MATERIAL PROVIDED:
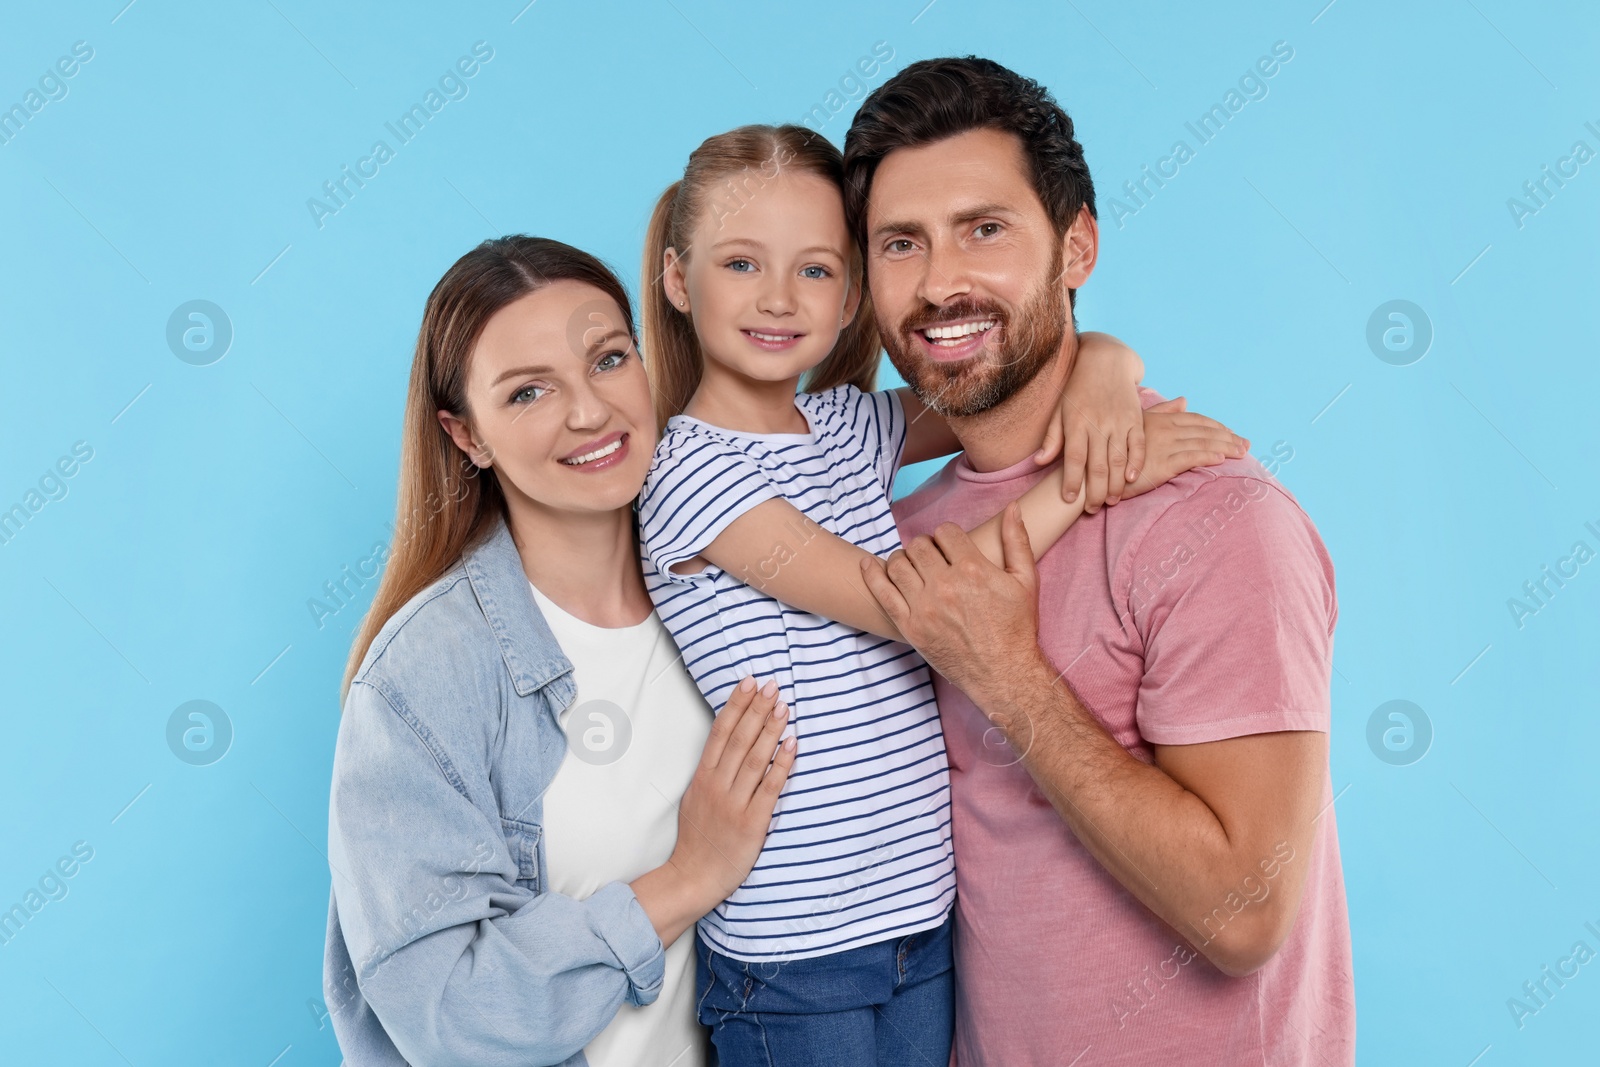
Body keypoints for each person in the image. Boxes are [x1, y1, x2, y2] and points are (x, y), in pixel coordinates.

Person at [634, 123, 1249, 1066]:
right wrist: (1091, 480)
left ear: (850, 297)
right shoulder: (689, 472)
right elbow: (910, 603)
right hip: (797, 953)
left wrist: (1106, 366)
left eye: (815, 270)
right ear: (680, 281)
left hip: (923, 922)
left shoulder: (843, 426)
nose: (777, 298)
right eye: (741, 264)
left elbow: (998, 383)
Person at [845, 58, 1356, 1065]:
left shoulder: (1213, 516)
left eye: (984, 228)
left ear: (1075, 244)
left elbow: (1245, 910)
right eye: (900, 243)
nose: (941, 280)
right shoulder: (897, 540)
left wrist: (1009, 675)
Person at [323, 235, 798, 1067]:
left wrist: (1096, 367)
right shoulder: (422, 679)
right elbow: (446, 1012)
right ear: (465, 434)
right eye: (529, 391)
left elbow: (867, 432)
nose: (589, 411)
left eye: (609, 358)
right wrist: (690, 874)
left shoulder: (735, 581)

REQUIREMENT:
Copy out all lines of the listing where the word "wrist" appears.

EXPECTED ANSWER:
right wrist: (1091, 480)
left wrist: (1106, 366)
left wrist: (1009, 675)
left wrist: (1096, 367)
right wrist: (690, 874)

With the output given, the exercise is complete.